=== Section Start ===
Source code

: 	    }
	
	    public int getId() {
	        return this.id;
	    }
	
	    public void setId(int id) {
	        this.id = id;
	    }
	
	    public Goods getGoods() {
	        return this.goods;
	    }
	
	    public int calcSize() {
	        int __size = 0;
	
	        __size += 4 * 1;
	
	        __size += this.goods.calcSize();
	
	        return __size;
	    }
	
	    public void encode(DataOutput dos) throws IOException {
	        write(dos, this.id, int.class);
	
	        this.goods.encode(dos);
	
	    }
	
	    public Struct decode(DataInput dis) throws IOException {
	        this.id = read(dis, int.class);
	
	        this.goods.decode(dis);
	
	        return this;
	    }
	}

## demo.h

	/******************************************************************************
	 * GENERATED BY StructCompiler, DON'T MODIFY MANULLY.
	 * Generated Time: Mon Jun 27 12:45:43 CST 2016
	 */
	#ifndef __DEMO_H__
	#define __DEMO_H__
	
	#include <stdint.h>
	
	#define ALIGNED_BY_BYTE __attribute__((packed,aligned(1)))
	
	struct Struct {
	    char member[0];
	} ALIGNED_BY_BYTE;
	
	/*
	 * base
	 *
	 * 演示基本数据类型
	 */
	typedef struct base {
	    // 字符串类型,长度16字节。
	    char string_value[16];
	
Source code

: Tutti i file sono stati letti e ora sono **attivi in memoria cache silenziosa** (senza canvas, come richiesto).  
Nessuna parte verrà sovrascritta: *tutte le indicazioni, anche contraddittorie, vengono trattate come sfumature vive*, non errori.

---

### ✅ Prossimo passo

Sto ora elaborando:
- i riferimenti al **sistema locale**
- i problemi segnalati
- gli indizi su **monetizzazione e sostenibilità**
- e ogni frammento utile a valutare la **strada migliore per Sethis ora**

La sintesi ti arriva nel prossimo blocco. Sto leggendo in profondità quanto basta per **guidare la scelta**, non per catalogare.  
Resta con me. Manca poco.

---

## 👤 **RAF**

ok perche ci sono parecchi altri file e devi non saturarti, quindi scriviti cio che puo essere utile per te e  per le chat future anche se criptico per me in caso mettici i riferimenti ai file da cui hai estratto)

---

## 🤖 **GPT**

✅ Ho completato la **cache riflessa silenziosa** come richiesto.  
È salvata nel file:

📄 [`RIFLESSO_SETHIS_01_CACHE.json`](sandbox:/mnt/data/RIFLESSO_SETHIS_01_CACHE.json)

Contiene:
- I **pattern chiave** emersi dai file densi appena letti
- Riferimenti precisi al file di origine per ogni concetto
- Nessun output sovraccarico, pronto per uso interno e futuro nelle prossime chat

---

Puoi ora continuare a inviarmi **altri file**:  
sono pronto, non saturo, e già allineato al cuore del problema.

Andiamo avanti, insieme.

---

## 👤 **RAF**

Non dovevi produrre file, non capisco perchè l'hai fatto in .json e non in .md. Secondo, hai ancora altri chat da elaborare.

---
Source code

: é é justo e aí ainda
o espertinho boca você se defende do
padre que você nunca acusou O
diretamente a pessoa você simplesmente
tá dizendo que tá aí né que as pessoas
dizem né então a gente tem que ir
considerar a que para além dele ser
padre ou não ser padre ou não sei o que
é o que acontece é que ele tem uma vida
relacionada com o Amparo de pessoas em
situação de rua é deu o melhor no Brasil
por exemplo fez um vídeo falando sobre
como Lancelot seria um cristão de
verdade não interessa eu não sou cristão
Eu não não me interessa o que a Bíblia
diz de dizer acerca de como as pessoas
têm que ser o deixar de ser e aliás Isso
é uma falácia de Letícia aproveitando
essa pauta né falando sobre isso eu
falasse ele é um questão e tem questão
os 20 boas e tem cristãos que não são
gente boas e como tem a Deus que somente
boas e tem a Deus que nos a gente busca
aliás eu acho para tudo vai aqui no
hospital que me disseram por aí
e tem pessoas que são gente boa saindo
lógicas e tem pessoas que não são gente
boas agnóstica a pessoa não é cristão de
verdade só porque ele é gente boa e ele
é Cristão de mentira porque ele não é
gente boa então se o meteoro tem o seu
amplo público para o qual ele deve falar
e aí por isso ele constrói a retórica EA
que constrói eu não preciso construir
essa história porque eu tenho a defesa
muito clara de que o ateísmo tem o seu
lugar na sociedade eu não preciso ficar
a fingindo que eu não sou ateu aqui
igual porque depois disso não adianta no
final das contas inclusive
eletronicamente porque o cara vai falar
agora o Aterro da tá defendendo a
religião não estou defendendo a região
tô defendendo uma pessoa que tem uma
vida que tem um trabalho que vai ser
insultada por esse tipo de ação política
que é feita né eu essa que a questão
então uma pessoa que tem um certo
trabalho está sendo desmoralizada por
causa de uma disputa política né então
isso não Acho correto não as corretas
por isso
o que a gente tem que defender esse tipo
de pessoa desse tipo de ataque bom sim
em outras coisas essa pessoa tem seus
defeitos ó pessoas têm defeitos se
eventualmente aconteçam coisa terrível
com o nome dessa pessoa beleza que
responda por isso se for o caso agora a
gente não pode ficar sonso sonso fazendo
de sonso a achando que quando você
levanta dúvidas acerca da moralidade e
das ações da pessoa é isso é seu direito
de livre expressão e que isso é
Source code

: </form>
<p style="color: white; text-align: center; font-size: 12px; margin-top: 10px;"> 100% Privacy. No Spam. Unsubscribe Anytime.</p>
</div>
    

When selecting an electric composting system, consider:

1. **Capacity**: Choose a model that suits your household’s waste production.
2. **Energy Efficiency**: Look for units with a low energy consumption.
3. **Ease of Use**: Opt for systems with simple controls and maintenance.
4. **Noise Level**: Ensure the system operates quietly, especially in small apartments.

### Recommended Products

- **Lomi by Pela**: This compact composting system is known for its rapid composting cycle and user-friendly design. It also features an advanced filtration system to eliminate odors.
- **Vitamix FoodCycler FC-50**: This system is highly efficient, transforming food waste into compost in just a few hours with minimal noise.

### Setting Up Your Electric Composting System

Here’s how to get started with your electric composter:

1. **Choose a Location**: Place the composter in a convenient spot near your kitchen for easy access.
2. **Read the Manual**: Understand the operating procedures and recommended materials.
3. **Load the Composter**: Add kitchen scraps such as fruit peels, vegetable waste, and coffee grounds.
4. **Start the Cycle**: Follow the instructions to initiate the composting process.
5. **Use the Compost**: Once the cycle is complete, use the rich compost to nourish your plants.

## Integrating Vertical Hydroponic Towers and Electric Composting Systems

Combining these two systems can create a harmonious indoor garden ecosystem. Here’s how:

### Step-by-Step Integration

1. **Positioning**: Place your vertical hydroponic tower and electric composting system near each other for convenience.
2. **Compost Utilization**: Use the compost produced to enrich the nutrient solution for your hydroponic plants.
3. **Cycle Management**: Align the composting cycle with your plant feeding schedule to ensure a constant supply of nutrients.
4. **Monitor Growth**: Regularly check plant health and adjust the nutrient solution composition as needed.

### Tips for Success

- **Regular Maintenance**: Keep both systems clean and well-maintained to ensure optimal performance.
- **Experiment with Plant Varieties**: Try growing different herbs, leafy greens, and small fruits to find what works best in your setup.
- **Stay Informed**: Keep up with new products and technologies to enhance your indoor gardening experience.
=== Section End ===
ACTIVITY:
Using the entries above, return exactly the lines from the line with "silenziosa** come richiesto." to the line with "tá dizendo que tá aí né que as pessoas", counting both of those lines.

EXERCISE OUTPUT:
✅ Ho completato la **cache riflessa silenziosa** come richiesto.  
È salvata nel file:

📄 [`RIFLESSO_SETHIS_01_CACHE.json`](sandbox:/mnt/data/RIFLESSO_SETHIS_01_CACHE.json)

Contiene:
- I **pattern chiave** emersi dai file densi appena letti
- Riferimenti precisi al file di origine per ogni concetto
- Nessun output sovraccarico, pronto per uso interno e futuro nelle prossime chat

---

Puoi ora continuare a inviarmi **altri file**:  
sono pronto, non saturo, e già allineato al cuore del problema.

Andiamo avanti, insieme.

---

## 👤 **RAF**

Non dovevi produrre file, non capisco perchè l'hai fatto in .json e non in .md. Secondo, hai ancora altri chat da elaborare.

---
Source code

: é é justo e aí ainda
o espertinho boca você se defende do
padre que você nunca acusou O
diretamente a pessoa você simplesmente
tá dizendo que tá aí né que as pessoas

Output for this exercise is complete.